OBJECTIVE: To develop an automated machine learning (AutoML) framework integrating body composition indices-notably Body Fat Rate (BFR)-and clinicopathological features for predicting postoperative complications in gastric cancer patients, addressing limitations of traditional body mass index (BMI) assessment and enhancing clinical translatability. METHODS: In this retrospective cohort study, 1,023 gastric cancer patients undergoing radical gastrectomy (January 2020-January 2025) were enrolled across two hospitals (716 training, 307 testing). A dual-optimization workflow included: (1) Simultaneous feature selection and hyperparameter tuning via the Improved Hike Optimization Algorithm (IHOA); (2) Class imbalance mitigation using synthetic minority oversampling technique (SMOTE).

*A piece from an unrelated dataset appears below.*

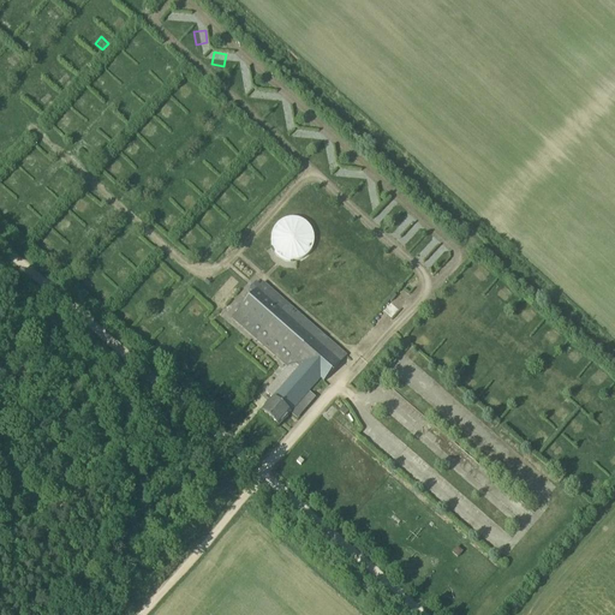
[(237,73),(237,84),(249,85),(249,73),(237,73)]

Model performance was evaluated through accuracy, sensitivity, specificity, F1-score, area under the receiver operating characteristic curve (AUC-ROC), area under the precision-recall curve (AUC-PR), calibration curves, and decision curve analysis (DCA). Feature robustness was validated using least absolute shrinkage and selection operator regression, while SHapley Additive exPlanations (SHAP) interpreted predictor contributions. A MATLAB-based proof-of-concept prototype visualization tool was developed for implementation. RESULTS: In independent testing, AutoML maintained robust performance (ROC-AUC = 0.9380, PR-AUC = 0.9262). DCA revealed greater net clinical benefit across risk thresholds (1%-93%) compared to conventional methods, with sustained high-level stability confirming superior generalizability. Calibration curves demonstrated optimal probabilistic prediction (lowest test-set Brier score = 0.111). SHAP analysis identified BFR, visceral fat density (VFD), visceral fat area (VFA), skeletal muscle area (SMA), C-reactive protein (CRP), BMI, Age and lymphadenectomy extent as key predictors. CONCLUSION: The AutoML prediction model developed in this study achieves both high precision and strong interpretability. Its visualized tool effectively overcomes barriers to clinical translation, providing intelligent decision support for early warning and personalized intervention of postoperative complications in gastric cancer.